Nanotechnology and Coatings

by / Wednesday, 27 November 2013 / Published in Green Building Consulting

In helping our clients choose healthy building materials, I tend to be weary of coatings in general, but nanocoatings are of particular concern. In building materials, manufacturers advertise nanocoatings on carpets, upholstery, photovoltaics, and even toilets. I’ve seen these coatings used as stain repellants, waterproofing coatings or as finishes that create a smooth and easily cleaned surface. Are green nanotechnology and coatings available?

Despite the advantages of using nanotechnology in building materials, we at Healthy Building Science have approached this technology cautiously. EPA and environmental groups have raised concerns about its use in consumer products, and BuildingGreen has highlighted similar problems in the building industry.

Nanotechnology deals with materials between 1 and 100 nanometers, with a nanometer (nm) being one billionth of a meter. The concern with nanotechnology is that nanoparticles are so tiny that once they are inhaled or ingested, they bridge the blood-brain barrier uninhibited. This increased absorption of a particular nano-material may be desirable for some medical therapies, but it is not a good thing when you are dealing with chemicals known to be toxic to living organisms.

For example, highly fluorinated chemicals are being used to coat building materials to give them water and stain repellant properties, and we know many of these chemicals are persistant, bioaccumulative, and toxic. We also know that what we put in our buildings ends up in our bodies. So what happens when these toxic nanoparticles end up in our bodies? Are factory workers and installers experiencing greater exposures to these chemicals? And how are these nanoparticles being disposed of? Are they ending up in our environment?

Nanotechnology in Toilets?

green nanotechnology and coatings

TOTO toilet with Sanagloss Glaze

Some manufacturers are offering nanocoatings on their toilets to reduce dirt accumulation and scaling. The intention may be good: reduce the use of toxic cleaners by decreasing the need for cleaning. But when manufacturers employ a nanocoating to achieve this end, are we just replacing one toxic input with another?

The good news is that not all coatings are created equal. When I was asked to review TOTO toilets with Sanagloss coating, as usual, I was skeptical that the coating was made of nontoxic materials.
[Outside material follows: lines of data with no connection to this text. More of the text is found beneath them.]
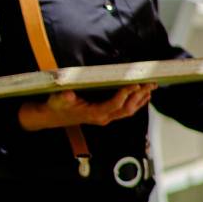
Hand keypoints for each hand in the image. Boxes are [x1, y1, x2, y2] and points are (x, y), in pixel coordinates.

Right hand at [18, 83, 155, 130]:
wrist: (52, 116)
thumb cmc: (56, 106)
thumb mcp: (57, 99)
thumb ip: (63, 97)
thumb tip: (68, 95)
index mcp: (93, 113)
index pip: (114, 105)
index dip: (125, 95)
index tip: (134, 84)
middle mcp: (103, 117)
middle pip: (127, 109)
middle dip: (139, 96)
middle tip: (150, 84)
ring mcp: (106, 117)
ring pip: (129, 111)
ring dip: (141, 100)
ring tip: (151, 88)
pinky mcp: (106, 114)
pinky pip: (125, 110)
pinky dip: (136, 103)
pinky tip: (142, 95)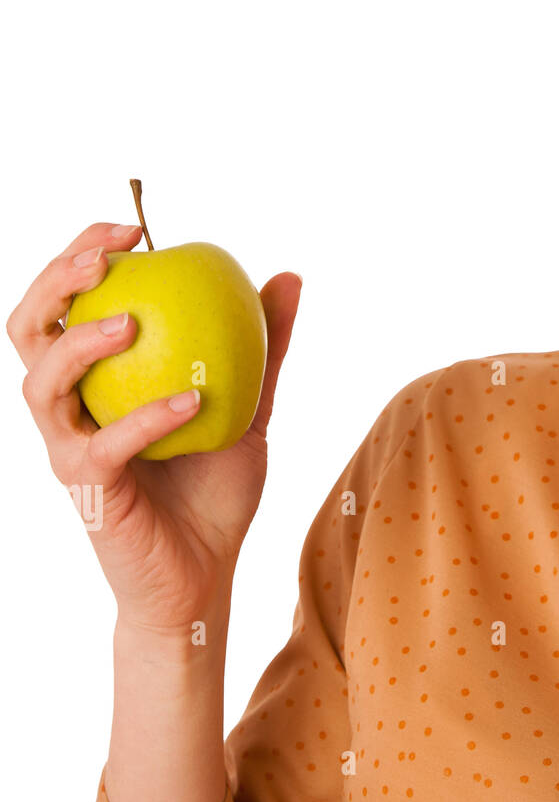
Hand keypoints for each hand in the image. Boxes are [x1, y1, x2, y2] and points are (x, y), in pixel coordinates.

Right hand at [8, 221, 300, 633]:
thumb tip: (287, 275)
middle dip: (54, 282)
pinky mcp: (88, 490)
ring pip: (41, 383)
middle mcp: (70, 408)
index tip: (131, 227)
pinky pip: (106, 446)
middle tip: (106, 256)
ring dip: (80, 344)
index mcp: (96, 380)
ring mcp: (70, 448)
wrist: (204, 574)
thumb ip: (264, 345)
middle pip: (27, 329)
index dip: (81, 255)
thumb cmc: (214, 488)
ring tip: (130, 320)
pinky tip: (191, 400)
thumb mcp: (250, 405)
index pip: (65, 303)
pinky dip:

The contractor put me in touch with TOTO, and I outlined my concerns: Was the coating a nanocoating? Was it fluorocarbon-based?

Fortunately, the answer to both questions was “No.” TOTO’s Sanagloss is neither a nanocoating nor a fluorochemical. Instead, it is a special ceramic glaze that is fired at extremely high temperatures to achieve an especially smooth surface that resists staining.

While I would still recommend being weary of specialty coatings in building products, always ask before jumping to conclusions! In so doing, we often find manufacturers that are considering human health alongside product improvements. With some due diligence, green nanotechnology and coatings can be found.